# WHAT THE TASK ASKS
Give back every line below word for word, leaving out the pictures.

# MATERIAL PROVIDED
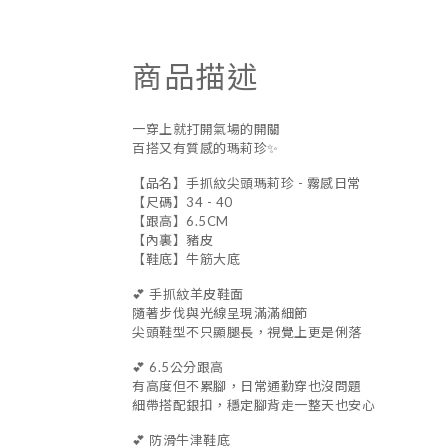
商品描述
一穿上就打開氣場的開關
百搭又有質感的瑪莉珍✨
【品名】手抓紋尖頭瑪莉珍 - 霧感日常
【尺碼】34 - 40
【跟高】6.5CM
【內裏】豬皮
【鞋底】牛筋大底
💕 手抓紋羊皮鞋面
隨著步伐與光線呈現滿滿細節
尖頭鞋型不只顯腿長，視覺上更是俐落
💕 6.5公分跟高
有高度但不累腳，日常通勤穿也沒問題
細帶搭配銀扣，穩定腳背走一整天也安心
💕 防滑牛津鞋底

# SOLUTION FOR THIS TASK
商品描述
一穿上就打開氣場的開關
百搭又有質感的瑪莉珍✨
【品名】手抓紋尖頭瑪莉珍 - 霧感日常
【尺碼】34 - 40
【跟高】6.5CM
【內裏】豬皮
【鞋底】牛筋大底
💕 手抓紋羊皮鞋面
隨著步伐與光線呈現滿滿細節
尖頭鞋型不只顯腿長，視覺上更是俐落
💕 6.5公分跟高
有高度但不累腳，日常通勤穿也沒問題
細帶搭配銀扣，穩定腳背走一整天也安心
💕 防滑牛津鞋底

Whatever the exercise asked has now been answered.